Sometimes by mere chance a forgotten event pops up in mind. It may have remained buried deep in memory for many decades, yet it surfaces in surprising clarity. This happened when in the first half of August 2009 my younger sister Santosh and I went to our elder sister in Hyderabad. We were visiting and sharing old memories. Santosh suddenly recalled meeting an interesting man when we lived briefly in Bareilly, U.P. in the year 1948. She then was 14 and I about 17.

I also quickly remembered the man, for I had noticed him in the warehouse next to our house and gone over to befriend him. His name was Britanti. This Hindi word means a narrator. Indeed, he was an excellent raconteur and to use his skill he had an inexhaustible stock of stories. But in the city nobody cared to sit down with a humble watchman and listen. Britanti naturally was happy when I went over to converse with him-- especially hear.

He was a short lean man, about 45. I found out that he was able to read but not to write. This was common in his village.

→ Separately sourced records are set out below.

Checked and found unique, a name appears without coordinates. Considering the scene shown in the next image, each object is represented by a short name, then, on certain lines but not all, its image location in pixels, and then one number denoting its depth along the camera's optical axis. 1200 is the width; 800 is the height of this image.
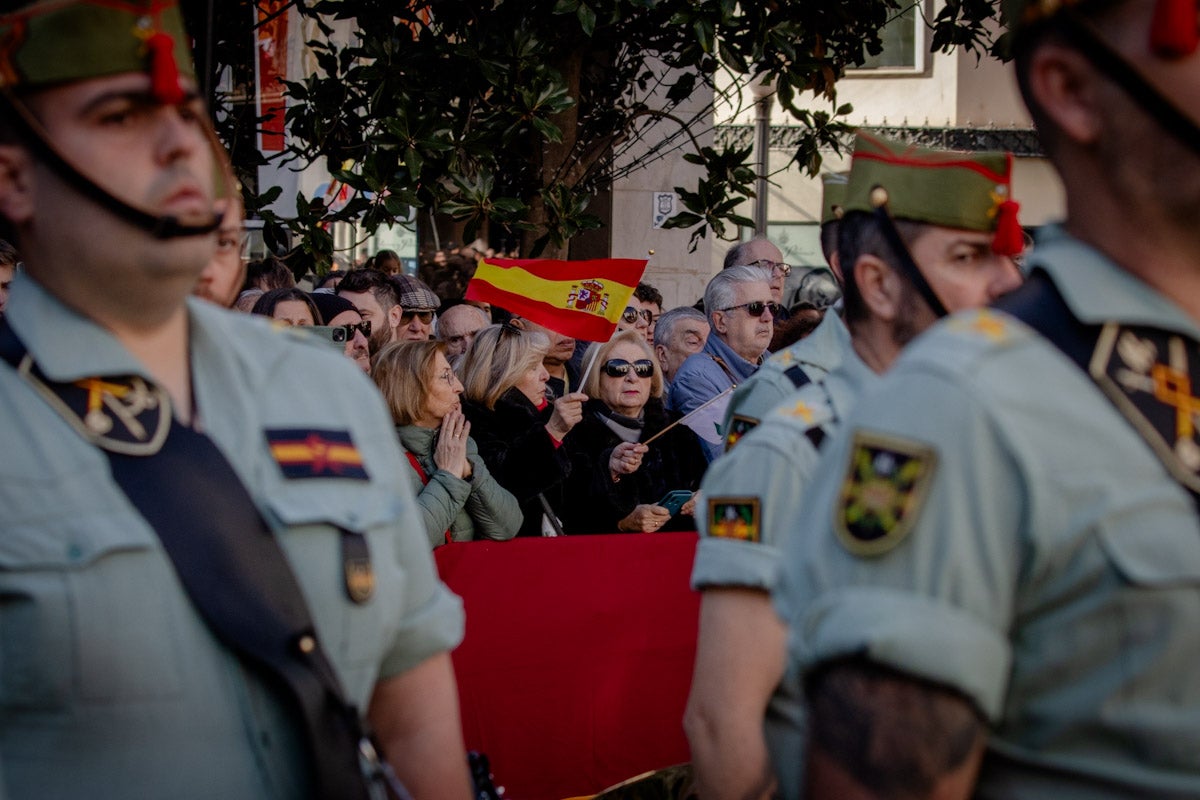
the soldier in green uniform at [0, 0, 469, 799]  1.82
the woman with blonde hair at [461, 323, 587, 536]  6.36
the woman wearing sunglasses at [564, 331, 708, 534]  6.56
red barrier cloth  4.95
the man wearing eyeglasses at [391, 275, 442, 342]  8.72
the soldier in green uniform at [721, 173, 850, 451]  3.44
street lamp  11.22
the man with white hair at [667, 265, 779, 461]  7.29
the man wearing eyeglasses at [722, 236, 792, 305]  8.28
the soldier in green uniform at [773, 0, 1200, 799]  1.42
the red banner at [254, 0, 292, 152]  8.03
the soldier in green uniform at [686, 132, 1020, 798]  2.71
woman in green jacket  5.75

People were so eager to read the epic Ramayana that they learned to do so without bothering to learn writing that was not so pressing. Working as a watchman in an isolated warehouse gave Britanti plenty of free time to read but there was none to hear his stories. Since I was a captive audience he welcomed me and told stories sometimes nonstop. Most of them were rural folklore of the area drawn mainly from the Ramayana and other classics.

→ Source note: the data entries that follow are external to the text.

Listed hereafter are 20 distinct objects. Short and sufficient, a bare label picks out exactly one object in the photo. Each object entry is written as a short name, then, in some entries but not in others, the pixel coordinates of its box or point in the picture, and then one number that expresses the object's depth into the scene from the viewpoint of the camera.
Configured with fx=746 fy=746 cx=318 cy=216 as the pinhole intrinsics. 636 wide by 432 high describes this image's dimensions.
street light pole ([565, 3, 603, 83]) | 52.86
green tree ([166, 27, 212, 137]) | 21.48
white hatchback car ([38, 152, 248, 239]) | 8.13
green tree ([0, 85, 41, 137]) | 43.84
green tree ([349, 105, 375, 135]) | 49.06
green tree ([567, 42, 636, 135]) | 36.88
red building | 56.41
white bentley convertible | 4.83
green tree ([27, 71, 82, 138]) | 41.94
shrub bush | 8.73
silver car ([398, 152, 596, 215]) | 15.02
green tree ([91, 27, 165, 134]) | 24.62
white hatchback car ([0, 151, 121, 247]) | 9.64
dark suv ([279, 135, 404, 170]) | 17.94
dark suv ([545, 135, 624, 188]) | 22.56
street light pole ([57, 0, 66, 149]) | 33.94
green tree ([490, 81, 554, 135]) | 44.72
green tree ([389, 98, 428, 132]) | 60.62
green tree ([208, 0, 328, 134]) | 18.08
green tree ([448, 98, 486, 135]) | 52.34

As we became friends, I began to notice peculiar personality traits of Britanti. One that struck me was that he ate not twice or three times a day like most of us but only once in two or three days. I am sure he told me why, but I do not remember all the details.

Britanti cooked with great seriousness and care. It was almost like worshipping God. He first cleaned his whole house and put a coat of mud mixed with cow dung on the floors and lower three feet of the walls. This was done with special care in the kitchen where even the stove was coated all over. All the utensils were of course rubbed to shine with sand and washed with clean water. While the floors dried Britanti went for his bath. He did not use soap but rubbed his skin and hair with a mixture of gram flour, yogurt, oil, and mud. He wore only an undergarment and tied a dhoti around his waist. His torso remained bare until the whole ritual was over.

His staple was chapattis, lentils and vegetables, or khichdi of rice and lentils with cooked vegetables. To garnish his food he used salt, turmeric, green chilies, and green coriander leaves. He used no expensive spices like black pepper. After the food was cooked he put some ghee over it to add taste and nutrition. He always ate alone sitting on the floor of his kitchen. No visitors were allowed at mealtime for it was a strictly private activity. He allowed me to sit and watch only after we had become very close friends. He also began to invite me to share his food when he noticed that I wanted to taste it.

The food was delicious, indeed very tasty. His favorite lentil was Tur that I had never tasted before. I liked it very much and always relished it also in the homes of many other local friends. Another dish I tasted for the first time was khichdi made with rice and split urad (black gram). This too was delicious.

Since Britanti did not eat daily as most of us, the quantity he ate appeared excessive. Both my sister and I noticed the huge heap of food he gulped down. We shared with other members of our family these peculiar habits of our friend. They were also interested and wanted to taste it. Britanti gladly cooked extra quantity and gave some to me. Everyone liked the food. In fact they were amazed that it tasted so good without using any nuts, spices or ghee at the time of cooking.

We noticed, or perhaps imagined, that his stomach bulged out enormously after eating the big meals. But I am sure we exaggerated the size of the bulge to add spice to the story. My sister had blown up the whole thing and thought that Britanti ate once a week and his stomach stretched out by 6 inches!